Extract to read
This blogger is delighted to share the following two calls for application:

EARLY MODERN ENGLISH LEGAL HISTORY

 

Applications are invited for a scholarship leading to the degree of PhD in the School of Law, University of Adelaide

 

The scholarship is supported by the Australian Research Council under Discovery Project DP160100265: ‘A New History of Law in Post-Revolutionary England, 1689 – 1760’ (Chief Investigators: Em. Prof Wilfrid Prest and Prof David Lemmings, University of Adelaide, and Dr Mike Macnair, University of Oxford).

 

The successful candidate will pursue research leading to a PhD on some aspect of the English legal order, c.1689-1760. Prof. Prest is particularly interested in supervising research on case notes and law reporting or another aspect of legal literature during the later seventeenth and eighteenth centuries. However candidates are encouraged to outline (in no more than 250 words) any proposal they may have for a thesis topic related to the overall field of study.

 

Applicants must be acceptable as candidates for a PhD degree at the University of Adelaide. International candidates are welcome, as are Australian citizens and permanent residents.

 

The scholarship will be for three years full-time study, with a stipend of $31,288 per annum. It is likely to be tax exempt, subject to Taxation Office approval. Applications close on 31 October 2016.

 

Enquiries: Prof. Em. Wilfrid Prest, Adelaide Law School Tel +61 (08) 8313 5883

Fax +61(08) 8313 4344

Email: wilfrid.prest@adelaide.edu.au

 

Application for Admission by domestic students must be submitted using the Online Application Form available at: https://hdrapp.adelaide.edu.au/auth/login

 

International students should use the Online Application Form available at: https://international-hdr.adelaide.edu.au/login

 

Please email a summary of your application for admission to Dr. Helen Payne with “Application for Legal History PhD Scholarship” in the subject heading.

You can request a copy of your application summary by emailing scholarships@adelaide.edu.au with the subject heading ‘Request for application summary’.

 

***

University of Adelaide

Judges and English Law Scholarship
School of Humanities/ Discipline of History

 

Applications are invited for the following scholarship leading to the degree of PhD in the School of Humanities (History)

 

The scholarship is supported by the Faculty of Arts (Divisional Scholarship), and is part of an Australian Research Council Discovery Project, DP160100265: ‘A New History of Law in Post-Revolutionary England, 1689 1760’ (Chief Investigators: Em. Prof Wilfrid Prest and Prof. David Lemmings, University of Adelaide, and Dr Mike Macnair, University of Oxford). The appointee will also be affiliated with the ARC Centre of Excellence for the History of Emotions.

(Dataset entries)
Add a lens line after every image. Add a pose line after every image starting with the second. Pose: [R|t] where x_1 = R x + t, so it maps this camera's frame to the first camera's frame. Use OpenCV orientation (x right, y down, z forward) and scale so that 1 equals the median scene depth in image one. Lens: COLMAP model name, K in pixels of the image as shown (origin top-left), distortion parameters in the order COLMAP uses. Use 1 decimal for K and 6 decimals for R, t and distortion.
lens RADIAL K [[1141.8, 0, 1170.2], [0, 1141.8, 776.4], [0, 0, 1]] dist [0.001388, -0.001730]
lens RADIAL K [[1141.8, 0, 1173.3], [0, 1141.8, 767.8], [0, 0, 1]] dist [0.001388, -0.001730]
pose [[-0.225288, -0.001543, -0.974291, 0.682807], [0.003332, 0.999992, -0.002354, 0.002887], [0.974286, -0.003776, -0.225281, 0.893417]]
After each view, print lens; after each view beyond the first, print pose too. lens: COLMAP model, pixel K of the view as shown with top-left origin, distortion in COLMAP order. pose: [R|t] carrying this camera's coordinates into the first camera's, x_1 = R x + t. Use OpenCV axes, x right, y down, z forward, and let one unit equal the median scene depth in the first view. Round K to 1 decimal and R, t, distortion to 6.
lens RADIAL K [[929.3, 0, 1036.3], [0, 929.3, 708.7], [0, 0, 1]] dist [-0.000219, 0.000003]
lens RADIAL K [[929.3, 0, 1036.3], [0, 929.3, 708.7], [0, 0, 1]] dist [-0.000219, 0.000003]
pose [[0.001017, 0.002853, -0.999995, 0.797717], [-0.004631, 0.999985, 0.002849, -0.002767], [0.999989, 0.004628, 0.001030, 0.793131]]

Assignment 1
In the scholarship announcement, what date do applications for the early modern English legal history scholarship close?
Assignment 2
Write what comes next in the scholarship announcement, picking up after its final sentence about the ARC Centre of Excellence for the History of Emotions.
These dataset entries are separate material with no connection to the scholarship announcement.

Exercise result 1
31 October 2016

Exercise result 2
Field of Study: Prof. David Lemmings, who will supervise the successful candidate’s research, is interested in the social and cultural history of law and lawyers, 1690-1780, with a special emphasis on the history of emotions. The student may wish to undertake a comparative study of a group of judges from the period, with the aim of testing, further refining and extending both some of the generalizations advanced in previous research on the early Hanoverian judiciary, and of considering the representation of judges in the emerging print media. Candidates are encouraged to outline (in no more than 250 words) any proposal they may have for a specific thesis topic related to the overall field of study.
Eligibility: Applicants will have a minimum of Honours 2A result or equivalent in History or equivalent discipline, and must be citizens or permanent residents of Australia, or citizens of New Zealand, by the closing date.

Stipend: The scholarship will be for three years’ full-time study, with a stipend of $26,288 per annum (2016 rate) tax free for up to three years (indexed annually). It is likely to be tax exempt, subject to Taxation Office approval. The successful candidate will be eligible to apply for a top-up scholarship from the ARC Centre of Excellence for the History of Emotions to the value of $5,000 p.a. stipend and $4,500 p.a. to assist with travel and research expenses.
Enquiries: Prof. David Lemmings School of Humanities, Discipline of History Tel (08) 8313 5614

Fax (08) 8313 3443 or Email david.lemmings@adelaide.edu.au
Applying: Application for Admission must be submitted using the Online Application Form available at: https://hdrapp.adelaide.edu.au/auth/login

 

Please email a summary of your application for admission to Dr. Helen Payne (helen.payne@adelaide.edu.au) with ‘Application for Judges and English Law. PhD Scholarship’ in the subject heading.

You can request a copy of your application summary by emailing scholarships@adelaide.edu.au with the subject heading ‘Request for application summary’.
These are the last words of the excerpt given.